With four theatrical words, "Dr. Livingstone, I presume?"—words journalist Henry Morton Stanley rehearsed in advance—David Livingstone became immortal. Stanley stayed with Livingstone for five months and then went off to England to write his bestseller, How I Found Livingstone. Livingstone, in the meantime, got lost again—in a swamp literally up to his neck. Within a year and a half, he died in a mud hut, kneeling beside his cot in prayer.

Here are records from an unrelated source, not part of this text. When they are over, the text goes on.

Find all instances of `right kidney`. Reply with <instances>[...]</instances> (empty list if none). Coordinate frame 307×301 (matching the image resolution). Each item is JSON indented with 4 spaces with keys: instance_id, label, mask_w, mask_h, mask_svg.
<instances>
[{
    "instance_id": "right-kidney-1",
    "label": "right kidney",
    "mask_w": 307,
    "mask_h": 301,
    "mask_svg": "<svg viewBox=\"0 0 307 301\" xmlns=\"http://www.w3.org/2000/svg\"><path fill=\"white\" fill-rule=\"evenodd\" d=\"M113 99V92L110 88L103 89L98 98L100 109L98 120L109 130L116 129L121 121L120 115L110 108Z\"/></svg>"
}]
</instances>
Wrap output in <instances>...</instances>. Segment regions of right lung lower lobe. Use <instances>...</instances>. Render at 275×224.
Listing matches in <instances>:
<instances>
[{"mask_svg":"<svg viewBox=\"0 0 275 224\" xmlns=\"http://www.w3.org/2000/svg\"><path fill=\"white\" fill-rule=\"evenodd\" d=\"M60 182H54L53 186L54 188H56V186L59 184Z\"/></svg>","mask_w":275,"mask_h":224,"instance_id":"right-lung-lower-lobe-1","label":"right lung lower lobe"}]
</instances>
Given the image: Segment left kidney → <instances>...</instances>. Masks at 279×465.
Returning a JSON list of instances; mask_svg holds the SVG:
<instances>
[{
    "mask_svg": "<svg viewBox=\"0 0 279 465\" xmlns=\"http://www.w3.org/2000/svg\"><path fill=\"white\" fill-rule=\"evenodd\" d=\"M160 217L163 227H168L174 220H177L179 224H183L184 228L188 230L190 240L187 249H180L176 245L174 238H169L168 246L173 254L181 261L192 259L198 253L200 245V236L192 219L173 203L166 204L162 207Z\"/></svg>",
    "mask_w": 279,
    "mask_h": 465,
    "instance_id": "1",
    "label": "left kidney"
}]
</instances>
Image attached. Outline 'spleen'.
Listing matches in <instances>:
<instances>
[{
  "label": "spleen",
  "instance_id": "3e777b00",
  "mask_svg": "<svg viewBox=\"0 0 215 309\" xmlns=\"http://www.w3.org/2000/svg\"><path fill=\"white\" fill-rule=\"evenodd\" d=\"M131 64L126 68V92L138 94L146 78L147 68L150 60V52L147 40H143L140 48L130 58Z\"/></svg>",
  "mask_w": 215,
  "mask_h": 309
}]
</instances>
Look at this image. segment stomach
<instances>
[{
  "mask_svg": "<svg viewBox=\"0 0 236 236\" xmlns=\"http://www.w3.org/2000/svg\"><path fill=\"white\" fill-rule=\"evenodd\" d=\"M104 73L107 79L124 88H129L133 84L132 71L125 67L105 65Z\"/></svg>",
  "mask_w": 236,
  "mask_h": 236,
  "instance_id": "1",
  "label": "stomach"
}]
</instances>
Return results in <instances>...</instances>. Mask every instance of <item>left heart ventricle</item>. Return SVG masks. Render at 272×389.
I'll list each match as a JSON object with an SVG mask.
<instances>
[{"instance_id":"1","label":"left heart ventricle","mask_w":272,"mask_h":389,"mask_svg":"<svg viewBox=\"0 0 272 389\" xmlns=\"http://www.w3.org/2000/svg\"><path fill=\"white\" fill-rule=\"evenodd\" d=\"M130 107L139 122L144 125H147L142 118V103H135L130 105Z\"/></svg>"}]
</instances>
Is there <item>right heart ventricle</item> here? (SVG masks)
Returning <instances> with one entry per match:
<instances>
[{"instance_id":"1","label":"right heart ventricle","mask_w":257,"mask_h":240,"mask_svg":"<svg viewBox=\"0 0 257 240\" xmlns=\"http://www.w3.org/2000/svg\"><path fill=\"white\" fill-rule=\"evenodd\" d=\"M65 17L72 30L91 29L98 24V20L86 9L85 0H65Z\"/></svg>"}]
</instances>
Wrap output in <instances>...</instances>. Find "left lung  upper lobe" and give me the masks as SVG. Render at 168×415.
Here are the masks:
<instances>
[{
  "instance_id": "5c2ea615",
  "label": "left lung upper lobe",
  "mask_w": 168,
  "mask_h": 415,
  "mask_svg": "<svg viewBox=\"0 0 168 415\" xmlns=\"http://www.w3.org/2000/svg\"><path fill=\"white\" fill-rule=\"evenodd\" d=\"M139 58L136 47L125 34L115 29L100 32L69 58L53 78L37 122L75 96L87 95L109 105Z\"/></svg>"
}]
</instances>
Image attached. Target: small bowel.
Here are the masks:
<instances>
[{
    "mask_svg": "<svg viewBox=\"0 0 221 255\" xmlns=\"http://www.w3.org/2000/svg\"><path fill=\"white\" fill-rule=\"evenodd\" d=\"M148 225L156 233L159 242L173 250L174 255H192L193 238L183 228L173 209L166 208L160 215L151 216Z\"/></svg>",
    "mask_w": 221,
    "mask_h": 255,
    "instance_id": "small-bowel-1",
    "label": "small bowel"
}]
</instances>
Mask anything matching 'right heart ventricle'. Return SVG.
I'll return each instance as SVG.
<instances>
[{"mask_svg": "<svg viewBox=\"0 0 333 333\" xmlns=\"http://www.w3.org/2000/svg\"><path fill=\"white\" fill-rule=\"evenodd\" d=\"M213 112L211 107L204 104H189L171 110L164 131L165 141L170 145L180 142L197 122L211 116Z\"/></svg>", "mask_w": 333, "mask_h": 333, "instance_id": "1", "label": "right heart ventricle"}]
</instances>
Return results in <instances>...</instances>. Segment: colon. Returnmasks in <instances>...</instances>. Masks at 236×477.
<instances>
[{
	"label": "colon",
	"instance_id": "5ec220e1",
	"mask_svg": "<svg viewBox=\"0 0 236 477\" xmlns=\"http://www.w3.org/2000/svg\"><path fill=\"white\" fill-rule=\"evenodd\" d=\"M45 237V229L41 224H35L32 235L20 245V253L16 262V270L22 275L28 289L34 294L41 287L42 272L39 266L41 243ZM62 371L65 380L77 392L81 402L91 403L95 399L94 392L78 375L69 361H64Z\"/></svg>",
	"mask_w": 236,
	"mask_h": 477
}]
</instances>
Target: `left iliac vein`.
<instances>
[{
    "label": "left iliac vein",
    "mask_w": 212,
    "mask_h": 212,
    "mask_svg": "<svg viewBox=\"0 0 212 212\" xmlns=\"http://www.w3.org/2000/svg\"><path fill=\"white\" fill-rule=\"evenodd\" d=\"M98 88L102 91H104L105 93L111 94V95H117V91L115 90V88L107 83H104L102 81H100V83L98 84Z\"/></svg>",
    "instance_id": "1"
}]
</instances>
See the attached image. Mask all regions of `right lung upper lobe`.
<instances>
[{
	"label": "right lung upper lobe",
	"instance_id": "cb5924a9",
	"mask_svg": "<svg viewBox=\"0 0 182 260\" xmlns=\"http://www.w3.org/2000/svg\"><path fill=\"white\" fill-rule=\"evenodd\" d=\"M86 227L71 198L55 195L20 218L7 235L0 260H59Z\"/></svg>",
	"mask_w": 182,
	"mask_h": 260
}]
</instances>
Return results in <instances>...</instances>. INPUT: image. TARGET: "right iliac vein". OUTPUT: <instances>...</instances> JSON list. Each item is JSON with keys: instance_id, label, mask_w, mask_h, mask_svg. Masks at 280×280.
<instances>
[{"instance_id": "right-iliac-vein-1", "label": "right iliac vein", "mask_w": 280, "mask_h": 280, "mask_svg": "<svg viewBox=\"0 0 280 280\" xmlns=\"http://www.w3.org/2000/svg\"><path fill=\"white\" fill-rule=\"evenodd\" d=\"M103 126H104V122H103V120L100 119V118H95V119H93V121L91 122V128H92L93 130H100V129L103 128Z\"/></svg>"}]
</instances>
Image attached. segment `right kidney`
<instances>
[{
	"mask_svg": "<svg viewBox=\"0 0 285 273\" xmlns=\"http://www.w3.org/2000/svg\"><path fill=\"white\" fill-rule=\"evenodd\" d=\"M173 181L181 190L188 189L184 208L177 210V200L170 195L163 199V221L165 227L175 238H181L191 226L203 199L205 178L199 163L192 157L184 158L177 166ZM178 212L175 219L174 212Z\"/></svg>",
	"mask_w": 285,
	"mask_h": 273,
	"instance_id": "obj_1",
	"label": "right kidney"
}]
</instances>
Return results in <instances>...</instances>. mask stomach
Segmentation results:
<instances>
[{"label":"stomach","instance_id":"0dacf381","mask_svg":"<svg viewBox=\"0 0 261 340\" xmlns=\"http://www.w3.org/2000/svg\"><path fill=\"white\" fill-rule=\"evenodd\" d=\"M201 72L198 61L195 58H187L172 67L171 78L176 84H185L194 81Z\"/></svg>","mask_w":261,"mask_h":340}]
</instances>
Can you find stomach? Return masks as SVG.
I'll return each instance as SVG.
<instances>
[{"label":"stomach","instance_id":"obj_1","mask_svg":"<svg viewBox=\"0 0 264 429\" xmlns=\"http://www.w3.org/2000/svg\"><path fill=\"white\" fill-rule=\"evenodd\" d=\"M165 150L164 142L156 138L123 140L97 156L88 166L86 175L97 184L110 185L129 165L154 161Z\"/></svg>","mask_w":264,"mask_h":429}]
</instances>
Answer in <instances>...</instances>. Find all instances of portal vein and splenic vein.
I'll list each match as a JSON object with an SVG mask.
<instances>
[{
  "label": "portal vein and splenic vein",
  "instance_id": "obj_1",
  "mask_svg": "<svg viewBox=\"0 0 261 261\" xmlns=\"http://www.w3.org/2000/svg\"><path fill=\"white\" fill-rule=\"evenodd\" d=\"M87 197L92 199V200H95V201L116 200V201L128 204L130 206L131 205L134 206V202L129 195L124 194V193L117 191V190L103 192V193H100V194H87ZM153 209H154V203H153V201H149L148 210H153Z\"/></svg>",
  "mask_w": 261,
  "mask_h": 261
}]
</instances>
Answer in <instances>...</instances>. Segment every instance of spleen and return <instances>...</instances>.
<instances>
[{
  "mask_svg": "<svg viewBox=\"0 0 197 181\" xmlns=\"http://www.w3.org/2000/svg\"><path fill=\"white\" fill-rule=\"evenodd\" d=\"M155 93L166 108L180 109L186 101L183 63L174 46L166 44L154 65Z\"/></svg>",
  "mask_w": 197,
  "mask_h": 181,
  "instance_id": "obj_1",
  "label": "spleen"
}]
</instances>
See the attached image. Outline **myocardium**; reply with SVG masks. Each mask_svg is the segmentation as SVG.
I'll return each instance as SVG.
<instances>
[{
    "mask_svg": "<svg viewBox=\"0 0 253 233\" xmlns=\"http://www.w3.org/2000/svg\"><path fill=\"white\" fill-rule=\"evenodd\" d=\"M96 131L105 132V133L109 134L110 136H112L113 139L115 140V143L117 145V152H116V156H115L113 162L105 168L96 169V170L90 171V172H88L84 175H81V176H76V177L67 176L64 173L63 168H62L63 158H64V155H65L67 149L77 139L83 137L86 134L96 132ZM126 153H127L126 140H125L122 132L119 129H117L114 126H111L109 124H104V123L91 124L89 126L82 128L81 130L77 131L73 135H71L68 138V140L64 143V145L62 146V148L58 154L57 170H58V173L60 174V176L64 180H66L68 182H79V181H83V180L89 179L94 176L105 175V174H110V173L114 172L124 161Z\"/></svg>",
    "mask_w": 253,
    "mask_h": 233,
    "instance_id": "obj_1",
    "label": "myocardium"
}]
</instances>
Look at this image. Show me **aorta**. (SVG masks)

Berlin Congress spurs African independent churches
The whole civilized world wept. They gave him a 21-gun salute and a hero's funeral among the saints in Westminster Abbey. "Brought by faithful hands over land and sea," his tombstone reads, "David Livingstone: missionary, traveler, philanthropist. For 30 years his life was spent in an unwearied effort to evangelize the native races, to explore the undiscovered secrets, and to abolish the slave trade." He was Mother Teresa, Neil Armstrong, and Abraham Lincoln rolled into one.
Highway man
At age 25, after a childhood spent working 14 hours a day in a cotton mill, followed by learning in class and on his own, Livingstone was captivated by an appeal for medical missionaries to China. As he trained, however, the door to China was slammed shut by the Opium War. Within six months, he met Robert Moffat, a veteran missionary of southern Africa, who enchanted him with tales of his remote station, glowing in the morning sun with "the smoke of a thousand villages where no missionary had been before."
For ten years, Livingstone tried to be a conventional missionary in southern Africa. He opened a string of stations in "the regions beyond," where he settled down to station life, teaching school and superintending the garden. After four years of bachelor life, he married his "boss's" daughter, Mary Moffat.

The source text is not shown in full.